Много недель подряд джазовые круги в социальных сетях волнами обходит «флэшмоб», в рамках которого музыканты рассказывают о десяти альбомах, сформировавших музыкальные вкусы каждого из них. В изначальных правилах возникшего в марте 2020 «флэшмоба» было прописано, что выкладывать на своих страницах в соцсетях нужно только обложки этих альбомов, без комментариев. Но многие, конечно, не удержались и принялись делиться воспоминаниями и впечатлениями от своих «самых главных альбомов». Пианист Алексей Подымкин сделал это настолько впечатляюще, что редакция «Джаз.Ру» не могла не предложить ему опубликовать очерки о любимых альбомах на наших страницах. Спасибо Алексею, что согласился!
Продолжение. См. Выпуск №1; Выпуск №2; Выпуск №3; Выпуск №4
Трио Билла Эванса «Трио Билла Эванса»
ВФГ «Мелодия», 1986, С60 22619 002
Сегодня я расскажу о человеке, который оказал очень сильное влияние на формирование моей личности в духовном и человеческом плане, помимо того, что на протяжении многих лет он был моим джазовым ментором, хотя официально я ни одного дня не был его учеником. Благодаря ему я практически избежал периода «изобретения велосипедов», часто встречающегося у начинающих джазменов, лишённых присутствия мудрого и опытного наставника рядом с ними. Для меня он с первой секунды нашего знакомства и по сей день остаётся гуру в самом честном и глубинном значении этого слова. Он умеет простые вещи делать сложными а сложные простыми, при этом не меняя смысла и природы этих вещей, просто изменив угол зрения.
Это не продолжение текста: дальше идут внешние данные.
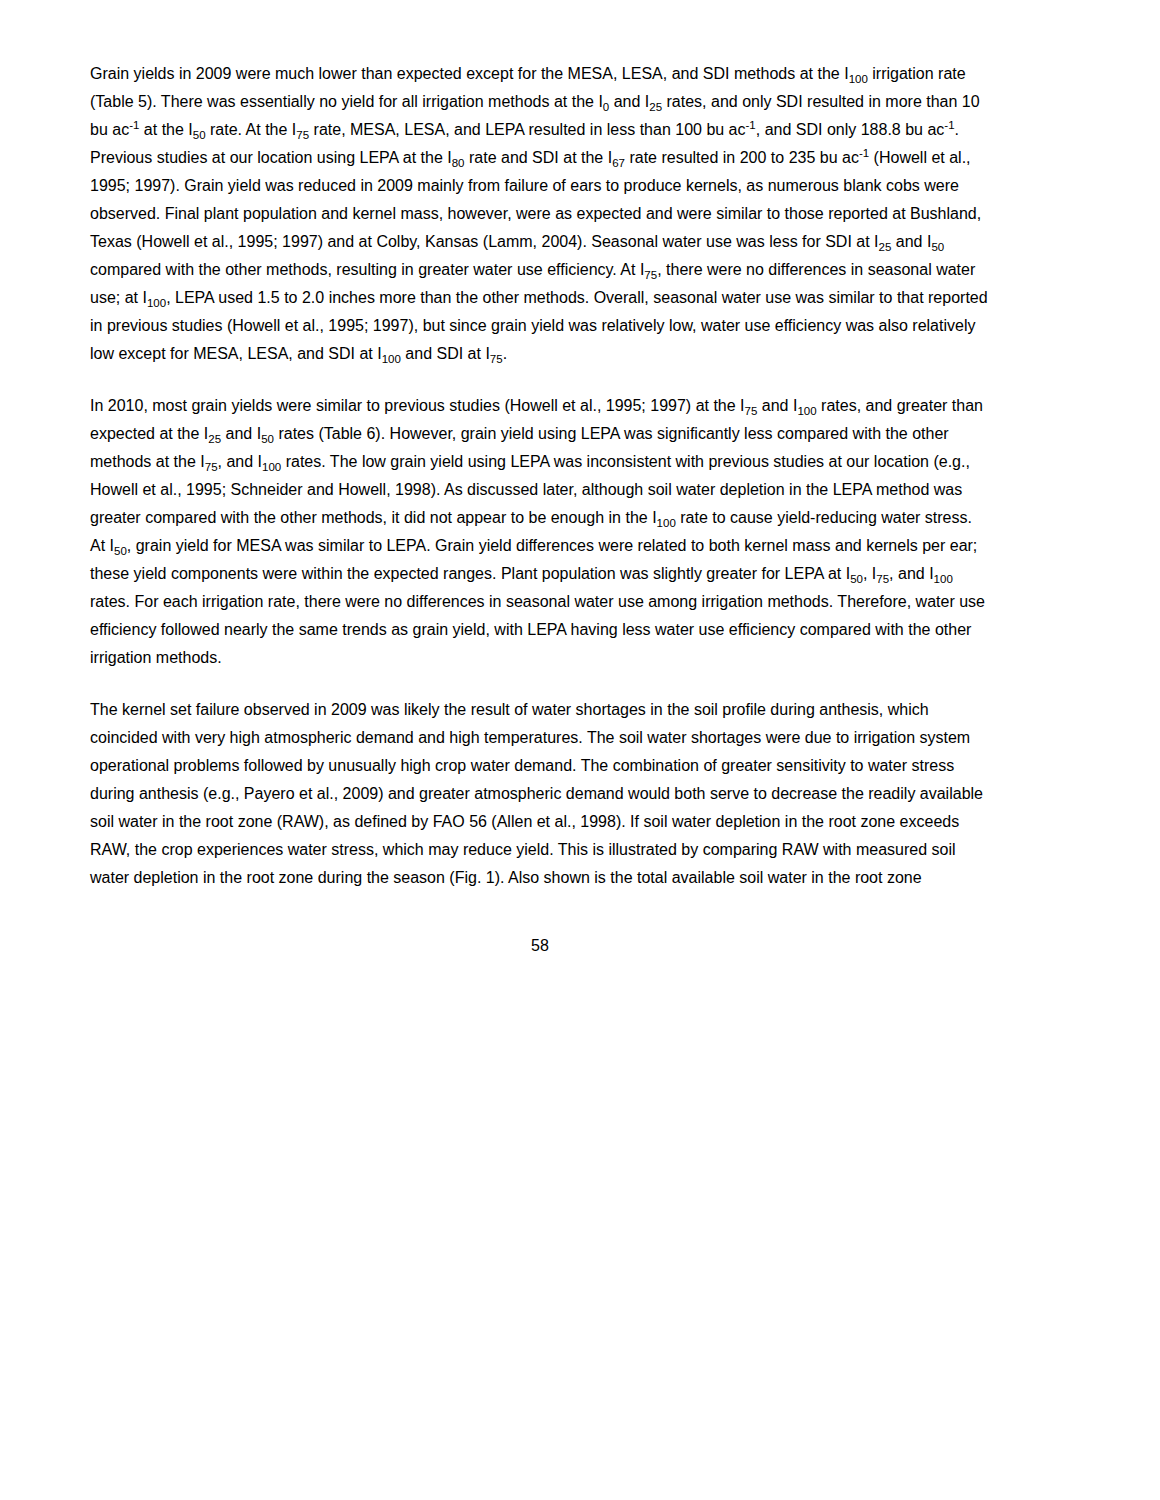Grain yields in 2009 were much lower than expected except for the MESA, LESA, and SDI methods at the I100 irrigation rate (Table 5). There was essentially no yield for all irrigation methods at the I0 and I25 rates, and only SDI resulted in more than 10 bu ac-1 at the I50 rate. At the I75 rate, MESA, LESA, and LEPA resulted in less than 100 bu ac-1, and SDI only 188.8 bu ac-1. Previous studies at our location using LEPA at the I80 rate and SDI at the I67 rate resulted in 200 to 235 bu ac-1 (Howell et al., 1995; 1997). Grain yield was reduced in 2009 mainly from failure of ears to produce kernels, as numerous blank cobs were observed. Final plant population and kernel mass, however, were as expected and were similar to those reported at Bushland, Texas (Howell et al., 1995; 1997) and at Colby, Kansas (Lamm, 2004). Seasonal water use was less for SDI at I25 and I50 compared with the other methods, resulting in greater water use efficiency. At I75, there were no differences in seasonal water use; at I100, LEPA used 1.5 to 2.0 inches more than the other methods. Overall, seasonal water use was similar to that reported in previous studies (Howell et al., 1995; 1997), but since grain yield was relatively low, water use efficiency was also relatively low except for MESA, LESA, and SDI at I100 and SDI at I75.
In 2010, most grain yields were similar to previous studies (Howell et al., 1995; 1997) at the I75 and I100 rates, and greater than expected at the I25 and I50 rates (Table 6). However, grain yield using LEPA was significantly less compared with the other methods at the I75, and I100 rates. The low grain yield using LEPA was inconsistent with previous studies at our location (e.g., Howell et al., 1995; Schneider and Howell, 1998). As discussed later, although soil water depletion in the LEPA method was greater compared with the other methods, it did not appear to be enough in the I100 rate to cause yield-reducing water stress. At I50, grain yield for MESA was similar to LEPA. Grain yield differences were related to both kernel mass and kernels per ear; these yield components were within the expected ranges. Plant population was slightly greater for LEPA at I50, I75, and I100 rates. For each irrigation rate, there were no differences in seasonal water use among irrigation methods. Therefore, water use efficiency followed nearly the same trends as grain yield, with LEPA having less water use efficiency compared with the other irrigation methods.
The kernel set failure observed in 2009 was likely the result of water shortages in the soil profile during anthesis, which coincided with very high atmospheric demand and high temperatures. The soil water shortages were due to irrigation system operational problems followed by unusually high crop water demand. The combination of greater sensitivity to water stress during anthesis (e.g., Payero et al., 2009) and greater atmospheric demand would both serve to decrease the readily available soil water in the root zone (RAW), as defined by FAO 56 (Allen et al., 1998). If soil water depletion in the root zone exceeds RAW, the crop experiences water stress, which may reduce yield. This is illustrated by comparing RAW with measured soil water depletion in the root zone during the season (Fig. 1). Also shown is the total available soil water in the root zone
58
Этого человека зовут Игорь Дмитриев.
Не знаю, что он во мне такого увидел, но в очень скором времени я стал регулярно приезжать к нему на уроки из Барнаула (где я учился в музыкальном училище) в Новосибирск, где Игорь Константинович жил и преподавал и где джазовая жизнь была, конечно, в разы активнее. И вообще Новосибирск как город — с его, как мне тогда казалось, стремительным жизненным ритмом — мне очень нравился. К тому же там намного чаще, чем в Барнауле, происходили джазовые события: приезжали с концертами зарубежные музыканты (с которыми обязательно организовывали джем-сешн после концерта), проходили фестивали, но, самое главное, там были музыканты, которые целенаправленно занимались джазом и играли его очень профессионально. В Барнауле тоже были хорошие музыканты, но для них джаз был скорее приятным хобби.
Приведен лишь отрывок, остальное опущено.